| Exercise input |
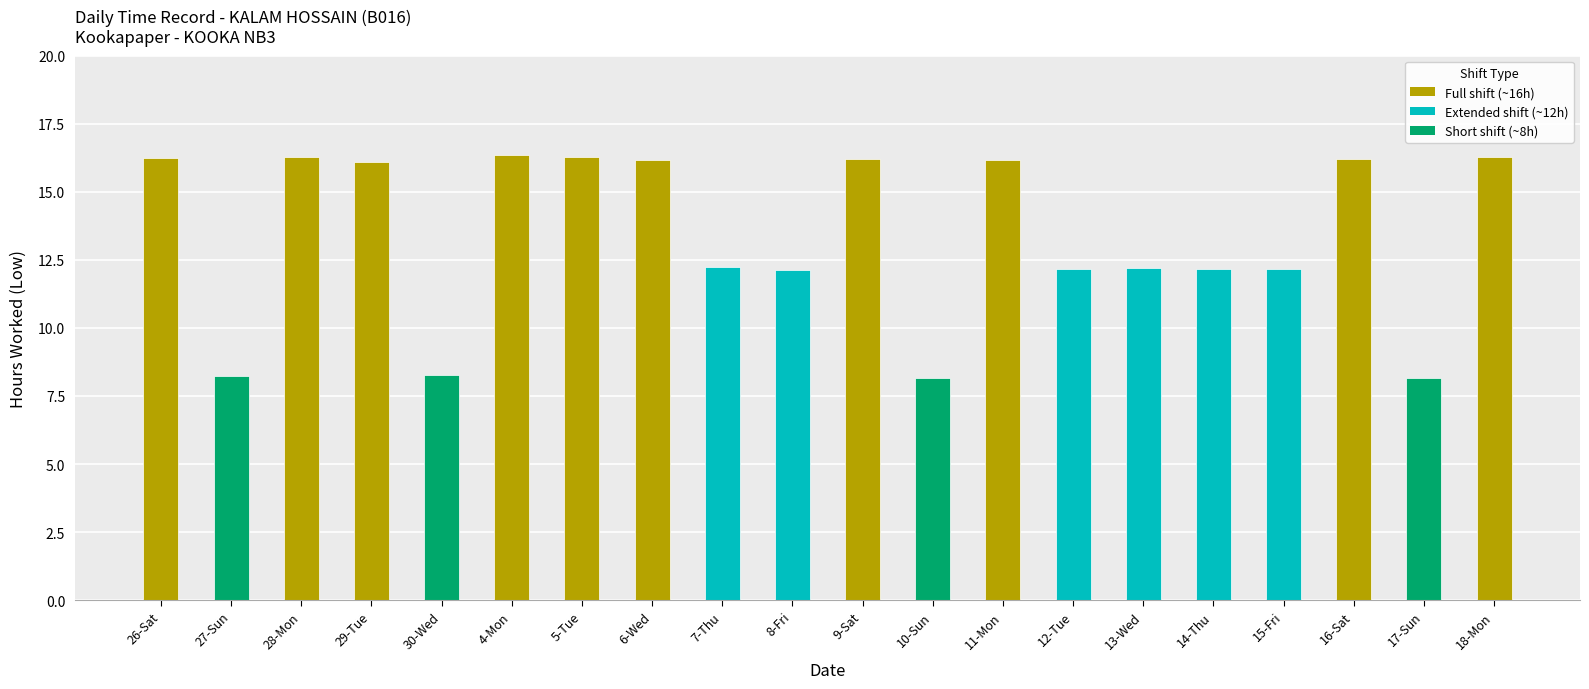

What is the change in value from 30-Wed to 5-Tue?

+8.0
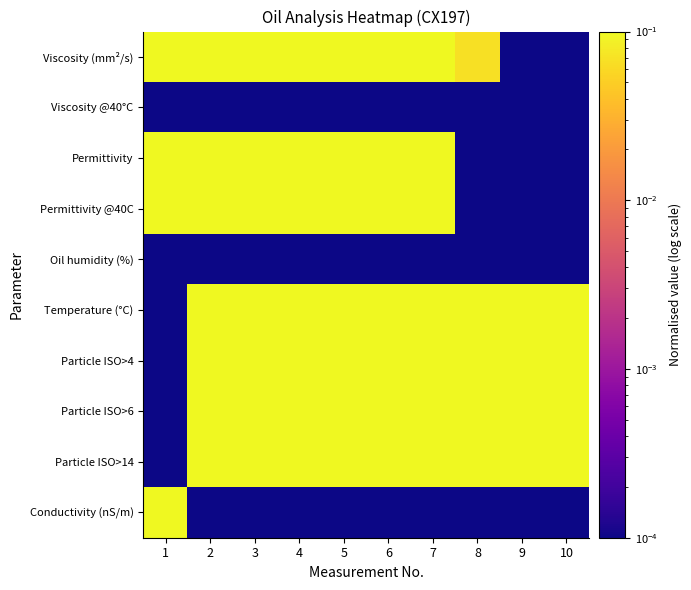

Rank the series by their maximum value, from lowest to highest.

Viscosity @40°C, Oil humidity (%), Viscosity (mm²/s), Permittivity, Permittivity @40C, Temperature (°C), Particle ISO>4, Particle ISO>6, Particle ISO>14, Conductivity (nS/m)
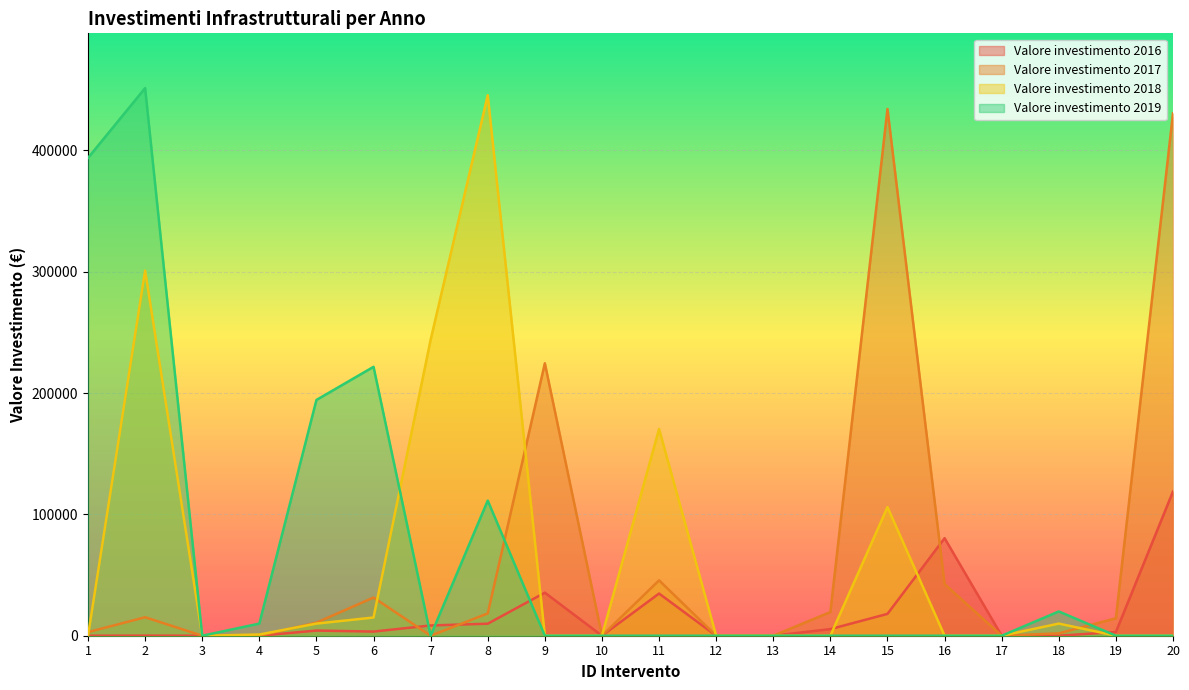

What are all the series names shown in the legend?

Valore investimento 2016, Valore investimento 2017, Valore investimento 2018, Valore investimento 2019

| Written task |
Copy every row above word for word, leaving out the pictures.

| Solution for this problem |
What is the change in value from 30-Wed to 5-Tue?

+8.0

Rank the series by their maximum value, from lowest to highest.

Viscosity @40°C, Oil humidity (%), Viscosity (mm²/s), Permittivity, Permittivity @40C, Temperature (°C), Particle ISO>4, Particle ISO>6, Particle ISO>14, Conductivity (nS/m)

What are all the series names shown in the legend?

Valore investimento 2016, Valore investimento 2017, Valore investimento 2018, Valore investimento 2019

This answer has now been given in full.